Relationship expert reveals the sneaky reason why men ‘suddenly pull away’ when dating despite seeming ‘obsessed’ days earlier
- A relationship expert has revealed why men ‘suddenly’ pull away early on
- She said men can appear obsessed one moment and walk away the next
- She said this is because they want you to like them before they decide on you
Relationship expert, Sabrina Bendory says women mistake ‘being won over’ with emotional connection or obsession
A relationship expert has revealed why your new beau could seem ‘obsessed’ one minute and ‘bow out completely’ the next – and claims it’s a normal part of finding a match.
Relationship expert, Sabrina Bendory says women mistake ‘being won over’ with emotional connection or obsession.
In a video to her 112,000 followers she said men are on their best behaviour in the initial stages of a relationship – they are trying to work out if they like you and doing everything they can to make you like them.
‘That’s why he is coming on strong, it isn’t so much a reflection of his feelings for you, it is him trying to get you to develop feelings for him,’ she said.

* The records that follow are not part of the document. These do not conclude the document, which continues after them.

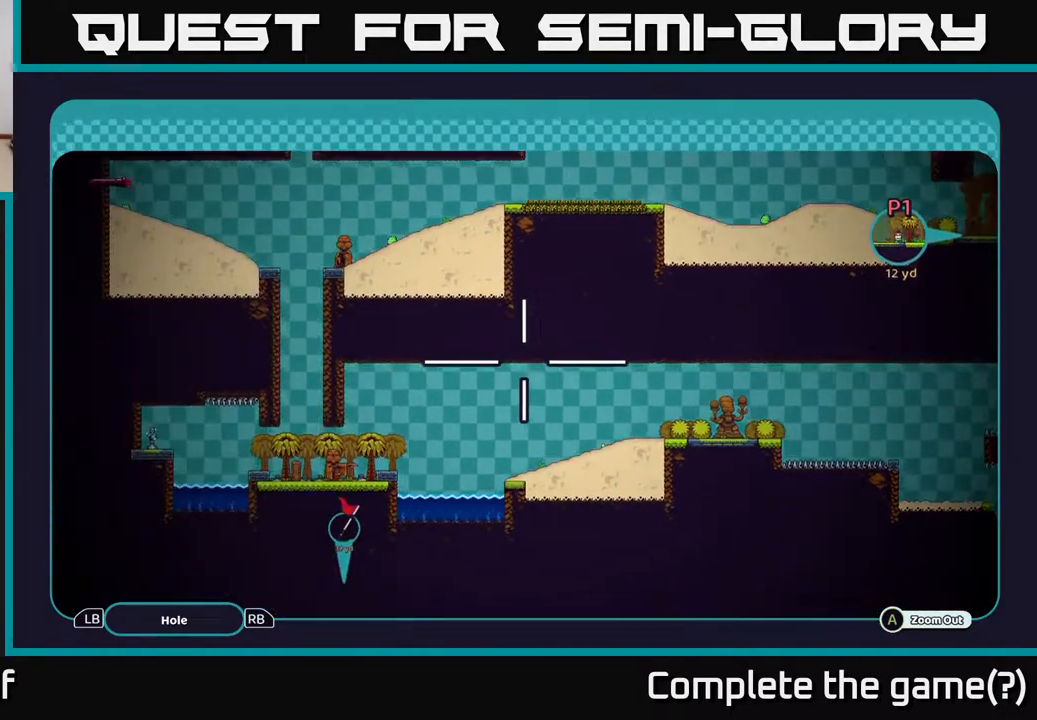
{"buttons": ["A"], "left_stick": "center", "right_stick": "center", "events": [[167, "left_stick", "right"], [400, "left_stick", "center"]]}
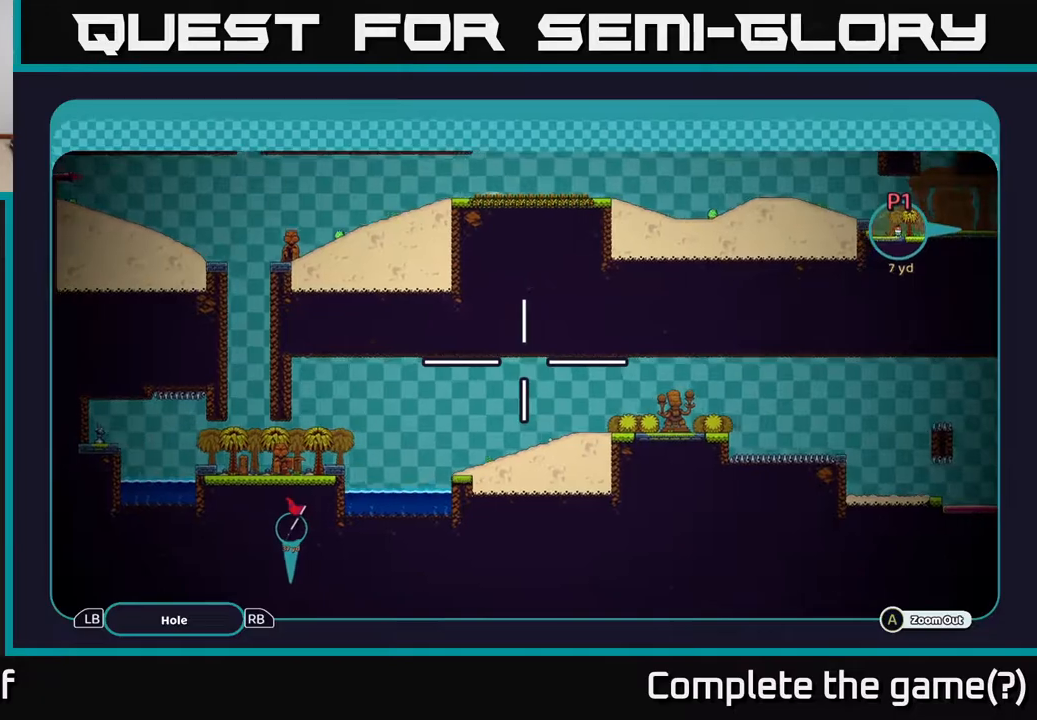
{"buttons": ["A"], "left_stick": "right", "right_stick": "center", "events": [[33, "left_stick", "right"]]}
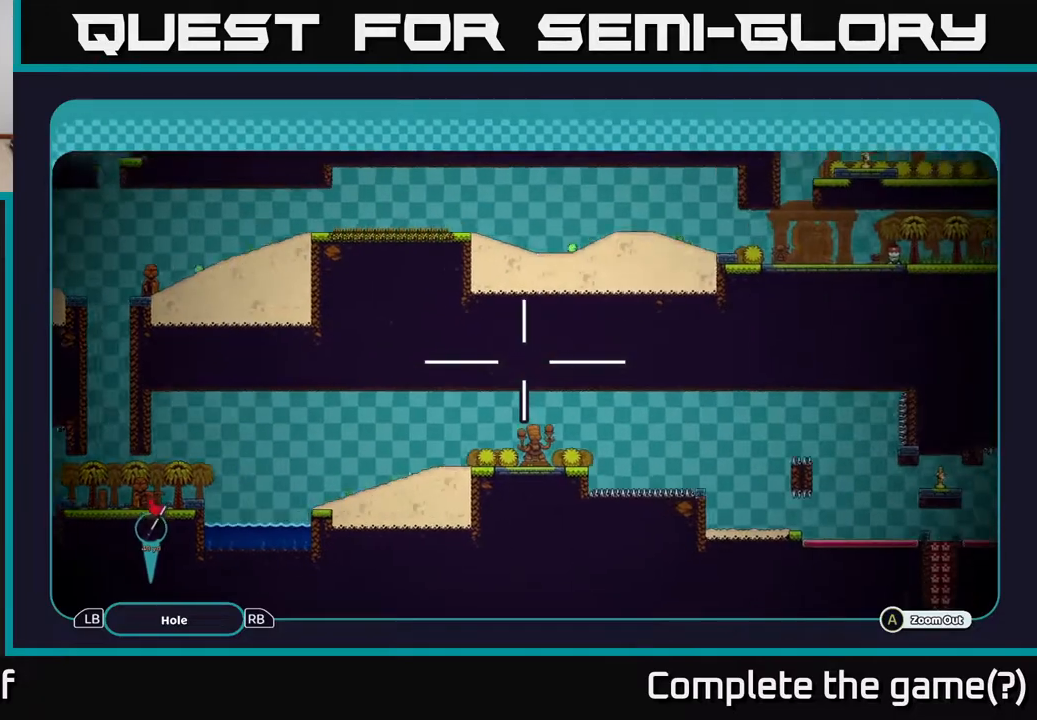
{"buttons": ["A"], "left_stick": "down-right", "right_stick": "center", "events": [[250, "left_stick", "down-right"]]}
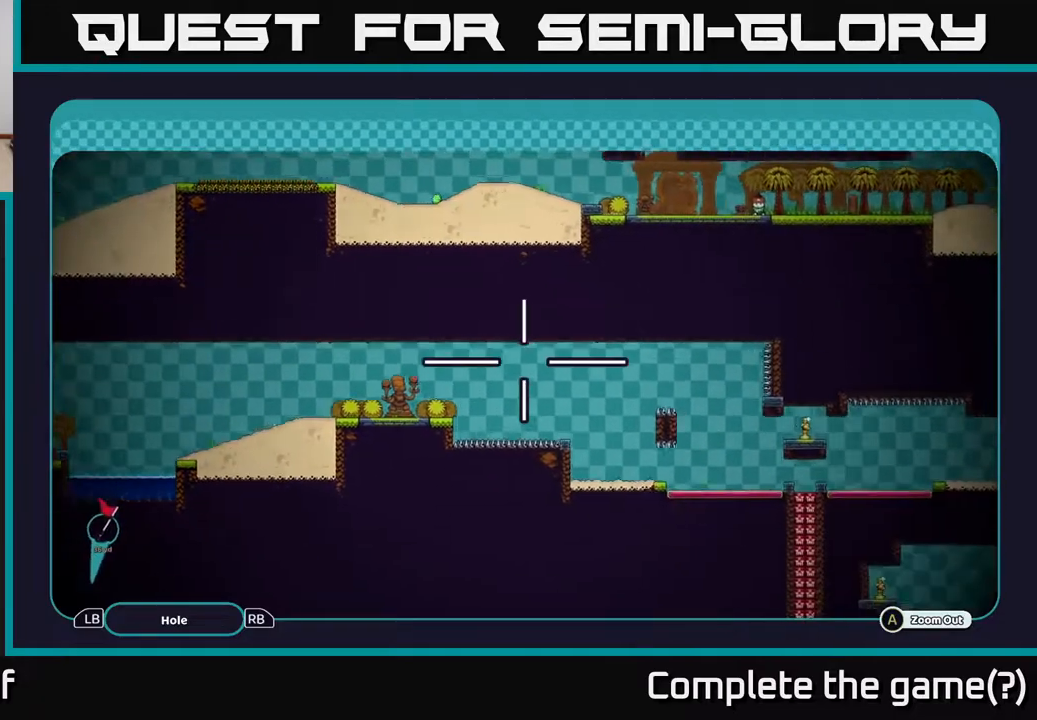
{"buttons": ["A"], "left_stick": "right", "right_stick": "center", "events": [[83, "left_stick", "right"]]}
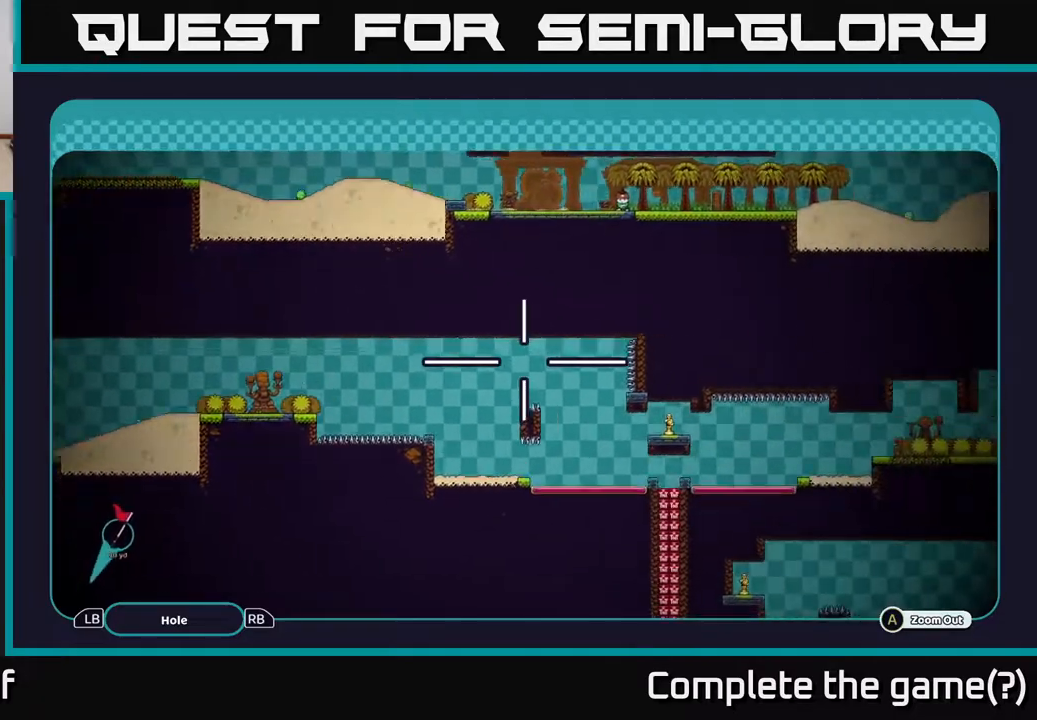
{"buttons": ["A"], "left_stick": "down-right", "right_stick": "center", "events": [[483, "left_stick", "down-right"]]}
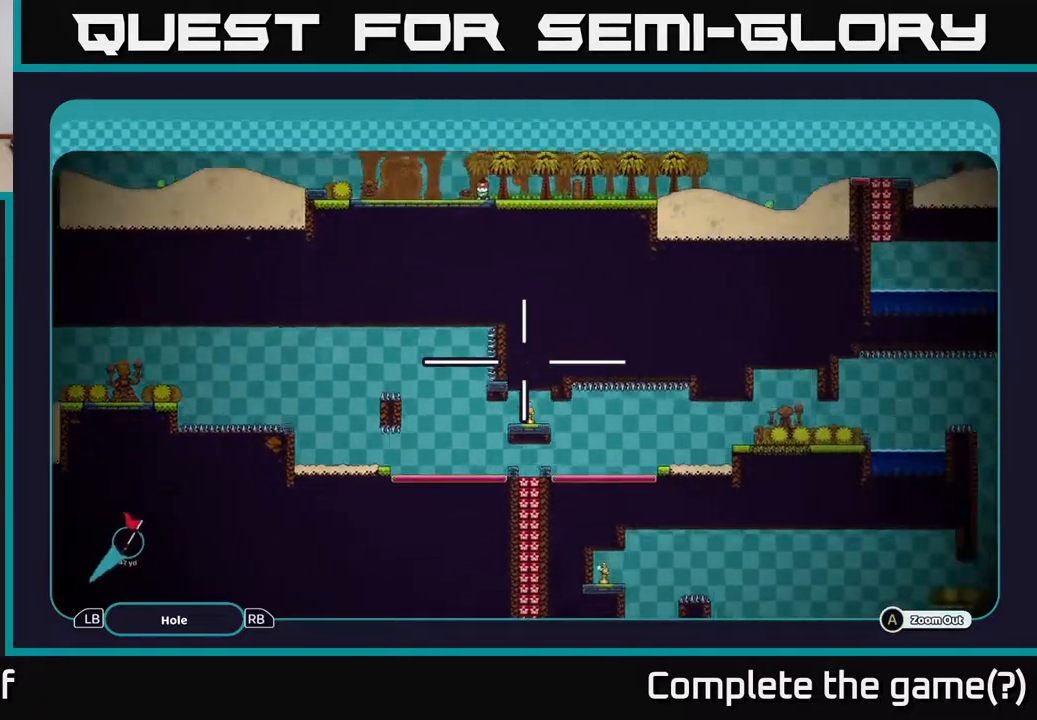
{"buttons": ["A"], "left_stick": "right", "right_stick": "center", "events": [[350, "left_stick", "right"]]}
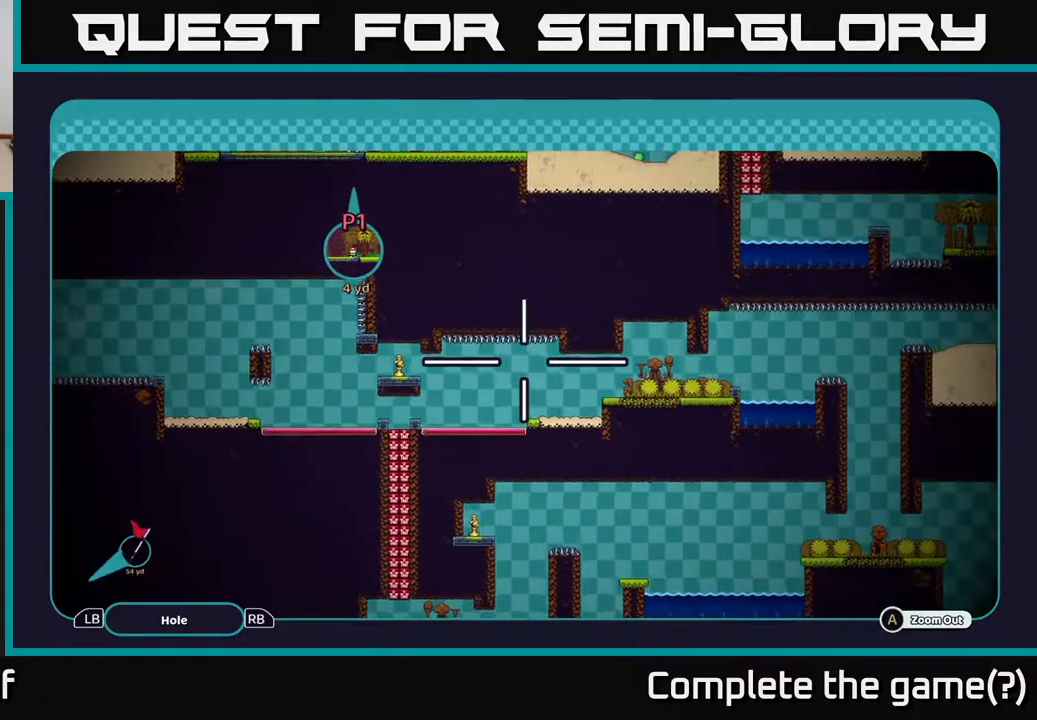
{"buttons": ["A"], "left_stick": "up-right", "right_stick": "center", "events": [[83, "left_stick", "center"], [267, "left_stick", "up-right"]]}
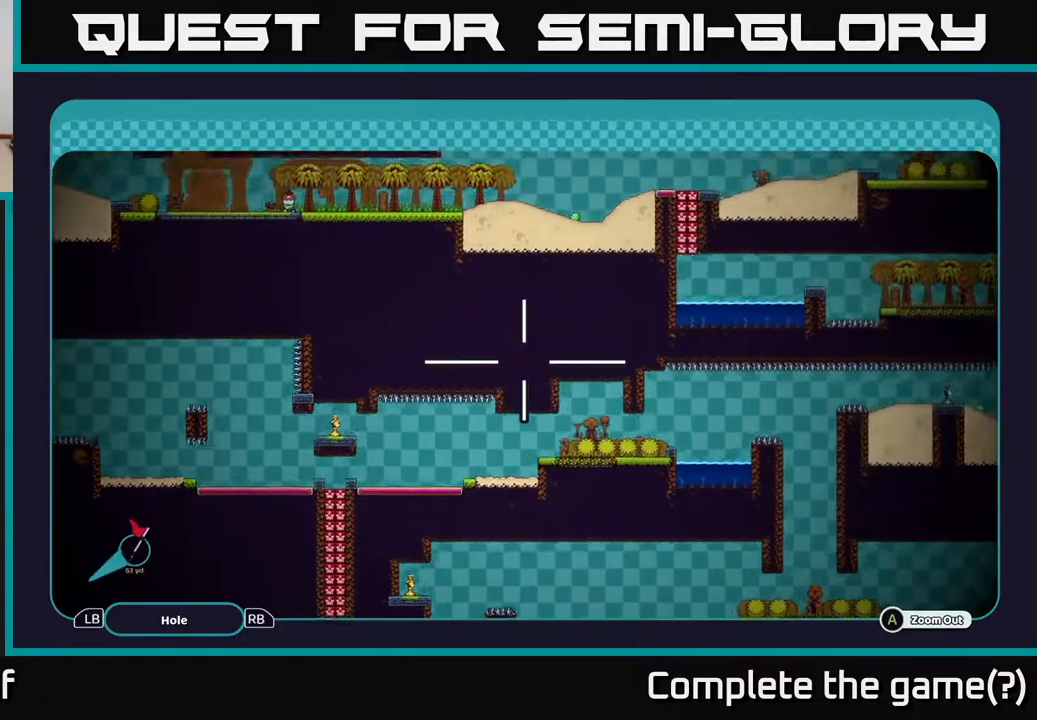
{"buttons": ["A"], "left_stick": "right", "right_stick": "center", "events": [[317, "left_stick", "right"]]}
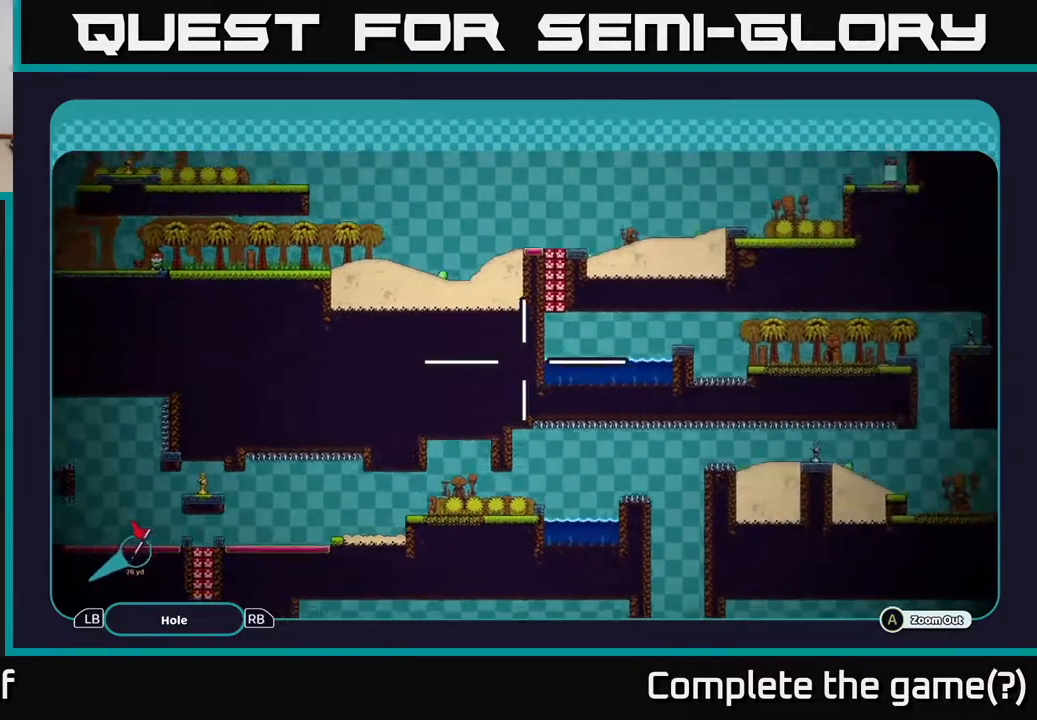
{"buttons": ["A"], "left_stick": "center", "right_stick": "center", "events": [[300, "left_stick", "center"]]}
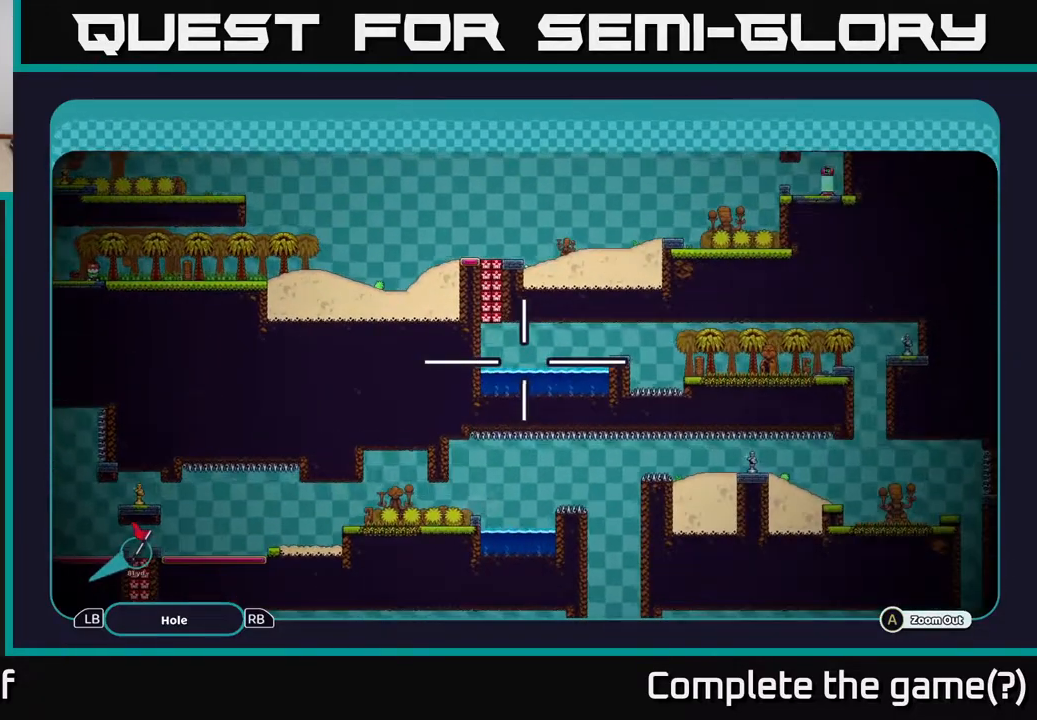
{"buttons": ["A"], "left_stick": "center", "right_stick": "center", "events": [[217, "left_stick", "right"], [500, "left_stick", "center"]]}
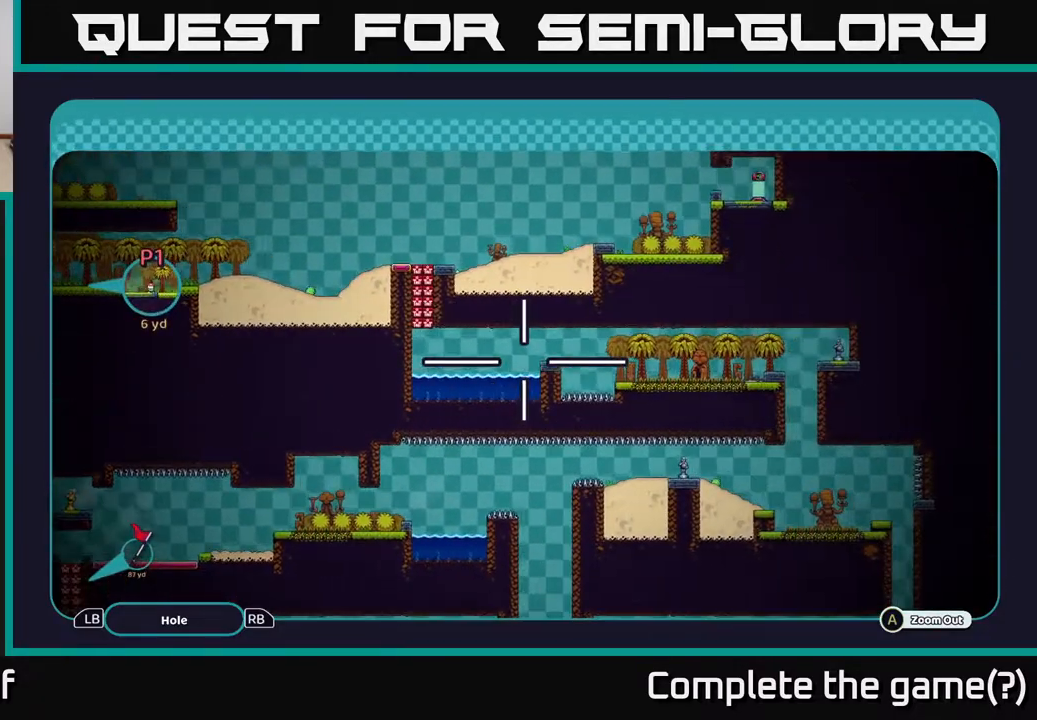
{"buttons": ["A"], "left_stick": "center", "right_stick": "center", "events": []}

‘This isn’t mean or manipulative, he wants to make sure you like him before putting himself more on the line,’ she said, adding it is part of the normal courtship process.
She said it isn’t uncommon for a man to work out ‘this isn’t a match’ during these initial stages, when he is coming on strong.
‘It seems and feels to you like he has suddenly lost interest,’ she said.
‘But that’s not the case… dating is a discovery process.. not a measurement of your worth or worthiness as a person.’
Sometimes one person discovers the partnership isn’t going to work while the other one continues to cling to hope.
She explained men will try to make you fall for them before they decide if they actually like you, so their ‘obsession’ in the beginning shouldn’t be mistaken with real feelings
She added ‘in the beginning he can’t be that into you, he doesn’t know you yet’ which is critical to keep in mind.
Sabrina added a disclaimer and said that her advice only related to ‘normal’ courtships and not love bombing, which is a whole different issue.
But her followers said men need to learn to communicate this.
‘The person who loses interest should politely say, ‘ I’m sorry I’m not feeling it, or I don’t see us being more than friends, ect..’ Instead of just pulling away, they wonder why we question everything,’ one said.
The expert claims that men dropping interest is a very normal part of the courtship process
‘I completely understand someone pulling away after realising it isn’t a match, but ghosting is not okay. A simple text to convey that they aren’t feeling it makes all the difference,’ confirmed another.
Others said ‘trying to win someone over’ before you have feelings should be considered a red flag.
‘I love 99% of your advice but I’m not on board with this one. It’s not okay for someone to just ‘try to win you over’ if he has no feelings. This is a lie, a manipulation, a sign of narcissism. By your own account, dating is a discovery process, so there is no excuse for a guy coming on strong to begin with. There is no reason to give someone a pass on such behaviour,’ one woman said.
‘This is absolving men of all accountability and that’s BS. Also, women shouldn’t have to fall first. In healthy relationships, you fall together,’ said another.